Après avoir annoncé lancer un travail sur des prix planchers, Emmanuel Macron pourra s’inspirer de l’expérience des acteurs du commerce équitable.
Depuis que la loi sur l’économie sociale et solidaire a défini légalement en 2014 le commerce équitable français, les acteurs de ce marché commencent à avoir une solide expérience dont ils veulent faire profiter le gouvernement. Ces derniers ont des arguments à faire valoir, eux qui manient au quotidien les « prix planchers », « prix équitables » ou « prix minimum garantis ».
« C’est extrêmement complexe »
« Dans les réactions sur les prix planchers, nous avons entendu des critiques disant que c’était difficile avec la différence de coûts de production d’un territoire à l’autre ou d’une ferme à l’autre. C’est différent évidemment mais dans le commerce équitable, nous avons justement plus de dix ans d’expérience sur le sujet », martèle Julie Stoll, déléguée générale de l’association Commerce équitable France, qui compte comme membres des acteurs français du commerce équitable comme le label Agri-Éthique qui existe depuis 2013.
Ludovic Brindejonc, directeur général de ce dernier, avertit sur la difficulté de fixer des prix planchers et estime que des leçons peuvent être tirées des acteurs qui les pratiquent. « Bâtir un prix plancher, c’est extrêmement complexe. On ne pourra pas arbitrairement définir un prix plancher sans aller sur le terrain et sans échanger avec les producteurs pour définir les différentes méthodologies. » Rappelant l’importance des contrôles pour s’assurer que le modèle fonctionne, Ludovic Brindejonc invite le gouvernement à s’appuyer sur des labels comme Agri-Éthique qui ont une expertise en la matière. Les contrôles ne pourront pas être assurés par la DGCCRF (service de la répression des fraudes) « compte tenu de leurs moyens limités », selon lui. « Des membres du ministère de l’Économie sont venus nous voir pour savoir comment nous faisions », ajoute-t-il.
Pas toujours facile de capter l’attention du ministère de l’Agriculture
Lui en revanche attendait toujours le 1er mars 2024 la visite du ministère de l’Agriculture sur son stand pour faire valoir le modèle du lait équitable vendu sous la marque de producteurs FaireFrance. Jean-Luc Pruvot, éleveur et président de la marque, est aussi convaincu que son expérience peut être utile. « Ce qui serait bien, c’est que nous participions à l’élaboration du prix plancher et de sa méthode de calcul. Nous l’avons déjà fait », argue-t-il, alors que la marque FaireFrance rémunère ses éleveurs à hauteur de 56 centimes d’euros par litre de lait. Malgré de nombreuses sollicitations, il peine à avoir l’oreille du ministère de l’Agriculture. Le signe pour lui que le gouvernement « n’a aucune volonté de payer le prix correct aux éleveurs ».
Si l’association Commerce équitable France assure de son côté rencontrer les ministères « régulièrement », « le ministère de l’Agriculture n’a jamais donné 1 € pour la structuration du commerce équitable en France », regrette Julie Stoll. Une attention du gouvernement que veut aussi capter l’ONG Max Havelaar France avec son label Fairtrade. « Sécuriser la matière première agricole, nous savons faire », estime son directeur général, Blaise Desbordes. Arguant de trente ans d’expérience sur le marché du commerce équitable de produits d’origine de l’hémisphère Sud, l’ONG s’est ouverte aux agriculteurs français depuis trois ans en commençant par les filières du lait et du blé.
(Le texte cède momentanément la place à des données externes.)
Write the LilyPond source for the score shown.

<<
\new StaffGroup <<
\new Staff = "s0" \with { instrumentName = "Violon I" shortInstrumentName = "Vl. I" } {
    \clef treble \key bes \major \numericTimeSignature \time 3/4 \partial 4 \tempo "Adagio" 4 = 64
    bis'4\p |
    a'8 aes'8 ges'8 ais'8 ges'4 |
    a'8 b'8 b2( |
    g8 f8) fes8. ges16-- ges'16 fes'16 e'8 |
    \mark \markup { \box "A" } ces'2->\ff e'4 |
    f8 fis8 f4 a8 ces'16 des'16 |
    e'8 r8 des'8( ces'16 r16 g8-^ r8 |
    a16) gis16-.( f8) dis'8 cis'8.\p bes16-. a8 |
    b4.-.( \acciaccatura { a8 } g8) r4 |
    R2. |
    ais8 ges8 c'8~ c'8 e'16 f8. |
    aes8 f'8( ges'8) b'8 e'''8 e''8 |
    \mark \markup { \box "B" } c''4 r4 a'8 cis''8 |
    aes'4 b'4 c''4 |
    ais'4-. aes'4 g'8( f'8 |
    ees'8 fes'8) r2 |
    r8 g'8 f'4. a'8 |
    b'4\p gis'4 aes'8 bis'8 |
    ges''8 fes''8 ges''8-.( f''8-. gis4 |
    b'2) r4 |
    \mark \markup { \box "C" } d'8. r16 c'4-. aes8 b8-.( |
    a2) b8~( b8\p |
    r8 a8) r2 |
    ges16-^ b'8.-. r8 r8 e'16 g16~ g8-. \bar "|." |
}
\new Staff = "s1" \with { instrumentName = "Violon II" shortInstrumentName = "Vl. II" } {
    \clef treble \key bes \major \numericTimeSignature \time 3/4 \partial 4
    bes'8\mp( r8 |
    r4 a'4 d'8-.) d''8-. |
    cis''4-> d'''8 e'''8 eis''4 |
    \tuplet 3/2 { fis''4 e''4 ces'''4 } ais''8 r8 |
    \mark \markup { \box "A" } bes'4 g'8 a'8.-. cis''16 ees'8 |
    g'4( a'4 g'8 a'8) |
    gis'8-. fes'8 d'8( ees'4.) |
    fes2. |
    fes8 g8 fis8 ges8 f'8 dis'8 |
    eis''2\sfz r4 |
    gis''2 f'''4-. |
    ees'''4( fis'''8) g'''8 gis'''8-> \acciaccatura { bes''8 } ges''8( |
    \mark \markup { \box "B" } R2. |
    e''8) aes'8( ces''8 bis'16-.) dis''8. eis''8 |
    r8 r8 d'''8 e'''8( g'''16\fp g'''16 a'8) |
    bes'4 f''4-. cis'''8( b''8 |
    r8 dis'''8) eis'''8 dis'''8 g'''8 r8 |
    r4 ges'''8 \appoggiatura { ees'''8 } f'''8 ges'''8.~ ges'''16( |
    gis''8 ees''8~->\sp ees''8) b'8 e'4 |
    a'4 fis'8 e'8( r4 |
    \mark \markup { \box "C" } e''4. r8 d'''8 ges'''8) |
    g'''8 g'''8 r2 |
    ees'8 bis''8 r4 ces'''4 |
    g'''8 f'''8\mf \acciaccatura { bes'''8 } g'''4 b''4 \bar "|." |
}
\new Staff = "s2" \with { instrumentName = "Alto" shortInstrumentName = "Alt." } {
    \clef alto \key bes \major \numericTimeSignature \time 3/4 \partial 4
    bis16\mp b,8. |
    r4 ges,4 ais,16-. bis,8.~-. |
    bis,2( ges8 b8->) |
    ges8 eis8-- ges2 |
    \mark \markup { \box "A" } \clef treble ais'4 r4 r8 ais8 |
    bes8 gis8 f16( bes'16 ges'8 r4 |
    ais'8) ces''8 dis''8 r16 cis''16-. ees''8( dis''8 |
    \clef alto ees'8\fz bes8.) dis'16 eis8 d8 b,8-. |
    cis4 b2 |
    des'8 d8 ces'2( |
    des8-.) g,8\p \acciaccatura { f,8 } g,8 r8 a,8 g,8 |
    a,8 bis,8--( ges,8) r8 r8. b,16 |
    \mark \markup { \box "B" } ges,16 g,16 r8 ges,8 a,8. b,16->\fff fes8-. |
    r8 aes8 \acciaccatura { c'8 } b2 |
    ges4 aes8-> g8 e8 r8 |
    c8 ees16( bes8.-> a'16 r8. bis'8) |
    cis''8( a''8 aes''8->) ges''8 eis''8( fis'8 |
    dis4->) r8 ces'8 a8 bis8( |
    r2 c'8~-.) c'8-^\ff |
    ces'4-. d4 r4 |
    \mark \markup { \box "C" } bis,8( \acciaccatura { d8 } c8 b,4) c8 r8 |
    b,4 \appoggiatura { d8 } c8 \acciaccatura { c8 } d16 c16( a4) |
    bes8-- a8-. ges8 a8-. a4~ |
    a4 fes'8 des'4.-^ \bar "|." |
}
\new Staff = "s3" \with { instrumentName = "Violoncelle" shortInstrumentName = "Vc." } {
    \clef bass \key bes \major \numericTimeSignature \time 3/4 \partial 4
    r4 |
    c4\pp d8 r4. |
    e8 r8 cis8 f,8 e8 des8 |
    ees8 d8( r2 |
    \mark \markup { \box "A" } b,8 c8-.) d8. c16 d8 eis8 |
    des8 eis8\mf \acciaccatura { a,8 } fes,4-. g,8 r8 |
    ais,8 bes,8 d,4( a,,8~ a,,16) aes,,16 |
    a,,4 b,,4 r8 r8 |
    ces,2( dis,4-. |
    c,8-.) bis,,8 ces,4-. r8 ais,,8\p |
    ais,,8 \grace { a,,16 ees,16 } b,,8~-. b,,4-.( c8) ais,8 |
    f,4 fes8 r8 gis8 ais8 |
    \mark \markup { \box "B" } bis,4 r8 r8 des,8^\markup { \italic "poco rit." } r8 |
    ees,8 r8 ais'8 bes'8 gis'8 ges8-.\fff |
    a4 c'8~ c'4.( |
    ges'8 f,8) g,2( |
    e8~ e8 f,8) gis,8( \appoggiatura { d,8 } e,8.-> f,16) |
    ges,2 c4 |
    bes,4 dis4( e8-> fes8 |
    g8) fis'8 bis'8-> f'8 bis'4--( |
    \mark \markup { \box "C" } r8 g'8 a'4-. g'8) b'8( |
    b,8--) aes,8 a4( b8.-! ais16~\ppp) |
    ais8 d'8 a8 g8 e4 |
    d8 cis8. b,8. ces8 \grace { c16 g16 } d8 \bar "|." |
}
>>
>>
Quasi impossible pour les fruits et légumes
C’est aussi dans le lait que la marque de consommateurs « C’est qui le patron ? ! », qui propose des « produits équitables en soutien aux producteurs », a commencé à se déployer. « La meilleure façon de protéger les producteurs, c’est une rémunération fixée par ces derniers », explique son fondateur, Nicolas Chabanne. Il est en revanche dubitatif sur la fixation de prix planchers dans la filière des fruits et légumes. « C’est quasi impossible. Ces productions sont soumises à beaucoup trop d’aléas climatiques ou de production », estime-t-il.